No matter we realize it or not, our lives run on data.
Every time that we buy, we pick entertainment options and vacation spots, we make friends on social media, we recommend products and services, we find dating partners, we apply for jobs, or we locate houses to move in to, we are deciding. And these decisions are influenced through the innumerable data algorithms and recommendation engines that silently trawl our online personas, historical decisions, past behaviours, and social preferences, to churn out the future-likely choices.
In 2006, Clive Humby, the British Mathematician and an entrepreneur in Data Sciences, coined the phrase “Data is the new oil”. He elaborated by saying, “like oil, data is valuable, but if unrefined it cannot really be used.Oil has to be changed into gas, plastic, chemicals, etc. to create a valuable entity that drives profitable activity; so, data must be broken down and analysed for it to have value.”
Arguably Clive himself wouldn’t know till much later the towering impact of his prediction. Let’s exemplify that effect by two statistics alone:
- New information generated per second for every human being is 1.7 megabytes. Considering there are over 7.7 billion people on the planet, this amounts to new information equivalent to more than 25,000 hour-long videos. Per second!
- Today, nearly 70% of leading enterprise companies have a chief data officer (CDO), according to a study from New Vantage Partners. That’s up significantly from 2012 when only 12% did.
Everyone wants to talk about the insights and value they can derive from data. But what about Bad Data? And the price it exacts?
Bad data is inaccurate data, missing data, wrong or inappropriate data, non-conforming or duplicate data.

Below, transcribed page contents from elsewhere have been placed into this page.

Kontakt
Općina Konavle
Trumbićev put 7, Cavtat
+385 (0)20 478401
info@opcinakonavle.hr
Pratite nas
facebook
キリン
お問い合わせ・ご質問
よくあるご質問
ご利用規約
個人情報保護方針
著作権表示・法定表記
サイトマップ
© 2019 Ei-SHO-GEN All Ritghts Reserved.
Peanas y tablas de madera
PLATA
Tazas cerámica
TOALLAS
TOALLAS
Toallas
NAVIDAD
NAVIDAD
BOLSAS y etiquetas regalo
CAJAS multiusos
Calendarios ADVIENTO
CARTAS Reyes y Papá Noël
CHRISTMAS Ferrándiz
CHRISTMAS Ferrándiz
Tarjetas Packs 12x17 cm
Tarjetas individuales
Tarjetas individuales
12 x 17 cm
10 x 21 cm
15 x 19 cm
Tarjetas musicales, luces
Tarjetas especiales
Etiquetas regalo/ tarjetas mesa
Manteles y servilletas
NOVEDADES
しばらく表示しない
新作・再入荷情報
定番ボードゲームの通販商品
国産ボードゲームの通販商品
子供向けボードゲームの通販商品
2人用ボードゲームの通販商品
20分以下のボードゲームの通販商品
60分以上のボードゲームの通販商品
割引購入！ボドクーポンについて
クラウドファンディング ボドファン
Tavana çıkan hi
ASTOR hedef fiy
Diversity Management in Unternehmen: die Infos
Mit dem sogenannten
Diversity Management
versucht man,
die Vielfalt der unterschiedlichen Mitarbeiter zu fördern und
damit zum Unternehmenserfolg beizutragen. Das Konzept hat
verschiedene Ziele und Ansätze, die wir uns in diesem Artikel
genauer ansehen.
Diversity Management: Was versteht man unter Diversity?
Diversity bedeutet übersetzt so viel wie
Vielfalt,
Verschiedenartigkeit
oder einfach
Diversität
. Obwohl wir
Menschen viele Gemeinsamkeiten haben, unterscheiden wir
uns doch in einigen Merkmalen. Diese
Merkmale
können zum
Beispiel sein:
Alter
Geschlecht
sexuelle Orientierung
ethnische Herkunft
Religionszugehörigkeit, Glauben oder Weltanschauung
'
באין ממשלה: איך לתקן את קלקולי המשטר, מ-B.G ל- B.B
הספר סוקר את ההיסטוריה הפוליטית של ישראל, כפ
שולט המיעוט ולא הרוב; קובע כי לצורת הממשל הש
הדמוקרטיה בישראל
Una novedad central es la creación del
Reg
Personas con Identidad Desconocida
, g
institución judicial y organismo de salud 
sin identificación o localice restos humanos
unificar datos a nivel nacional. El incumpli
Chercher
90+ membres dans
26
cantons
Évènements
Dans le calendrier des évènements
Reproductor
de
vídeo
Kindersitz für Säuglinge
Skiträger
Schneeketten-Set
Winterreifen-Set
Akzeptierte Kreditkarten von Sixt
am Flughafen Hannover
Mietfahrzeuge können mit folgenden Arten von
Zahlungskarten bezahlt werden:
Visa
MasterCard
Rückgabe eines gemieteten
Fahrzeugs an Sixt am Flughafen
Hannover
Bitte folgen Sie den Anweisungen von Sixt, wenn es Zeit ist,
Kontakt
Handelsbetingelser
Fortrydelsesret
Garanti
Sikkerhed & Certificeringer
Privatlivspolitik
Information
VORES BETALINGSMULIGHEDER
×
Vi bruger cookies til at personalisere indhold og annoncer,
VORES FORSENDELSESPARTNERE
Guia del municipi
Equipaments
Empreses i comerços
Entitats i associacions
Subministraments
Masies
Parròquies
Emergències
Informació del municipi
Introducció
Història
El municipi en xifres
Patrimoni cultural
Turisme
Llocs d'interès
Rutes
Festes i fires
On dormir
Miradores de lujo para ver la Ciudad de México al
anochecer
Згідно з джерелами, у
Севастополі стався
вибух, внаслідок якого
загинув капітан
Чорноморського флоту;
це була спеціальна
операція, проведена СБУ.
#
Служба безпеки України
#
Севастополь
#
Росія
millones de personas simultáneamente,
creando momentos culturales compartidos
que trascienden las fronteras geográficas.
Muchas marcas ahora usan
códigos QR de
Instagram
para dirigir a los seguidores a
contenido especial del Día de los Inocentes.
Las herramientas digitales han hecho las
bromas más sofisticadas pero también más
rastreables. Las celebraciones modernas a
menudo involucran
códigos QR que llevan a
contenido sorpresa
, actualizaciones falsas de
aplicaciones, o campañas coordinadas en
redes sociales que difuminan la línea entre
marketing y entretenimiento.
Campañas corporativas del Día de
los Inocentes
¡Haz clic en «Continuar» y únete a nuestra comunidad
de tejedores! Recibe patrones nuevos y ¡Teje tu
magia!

Bad data is costly.
In 2016, IBM estimated the yearly cost of poor quality data (to the US economy) as $3.1 Trillion. Gartner put the average cost for poor data at $9.7 million/year/business. These are stunning figures.
So given the primacy of data in decision making and the heavy penalties of bad data (across a company’s financial resources, efficiency, productivity and credibility), let us consider what makes a data culture.
Simply put, a data driven culture moves data to the center of decision making.
It treats data as a main resource (as opposed to gut or instinct) for leveraging insights across all departments.
Best data driven companies embed a cultural framework that rivets the following nuts and bolts: easier data access, clear governance around data usage and definitive quality standards, improved data literacy, and finally, incorporating apt technologies to prepare and analyse data.
Next let us examine few ideas that mature Data cultures use to approach clarity of purpose that enhances their effectiveness, and also increases speed to fruition for their analytical efforts.
These data culture practices are what eventually leads to precise decisions.
- Data culture is not about cool experiments. The fundamental objective in collecting, analysing and applying data is to make better decisions. Period. Volume in data lakes by themselves mean little if the central focus is not on solving the business problem. Always.
- Data culture is both top driven and bottom swelled. True and repeated commitments from the board and the C-suite is non-negotiable but it is in democratizing data that the richer gains lie. Like staple diet forms, data should be missed if not consumed every day. Seeding projects, instigating new conversations, prompting innovation by applying data to challenges, imbibing data-belief, celebrating data-victories and removing data bottlenecks – all are critical in sustaining a data culture
- Early acceptance of Risk. Mature data culture organizations understand the imminent risks that come from getting analytics wrong. They accept the support and remedial costs. Punitive measures in these companies are replaced by building alert systems. Higher levels of sophistication are wired into their planning-processes-practices. Ground level structures are fortified to use data with assurance and freedom.
- ‘Culture Connectors’ are critical. To bridge the world of the data scientists to the on-ground users, a few high-credibility data ambassadors are enlisted. These change agents are catalysts cum coaches that help others to embrace data culture.
- Rewiring the talent organization. It is usual practice to deliberate on touchpoints that interlaces roles. Constructive data-driven engagement practices are used to bind disparate organizational jobs and functions.
In sum, today’s businesses accelerate through precise decisions when on-demand data is engineered for accuracy. This marriage of conscious contextualization and comprehensive competencies works when it is backed by intersecting domains and tech. expertise.
Being able to do this, day in and day out, is what creates a robust data culture.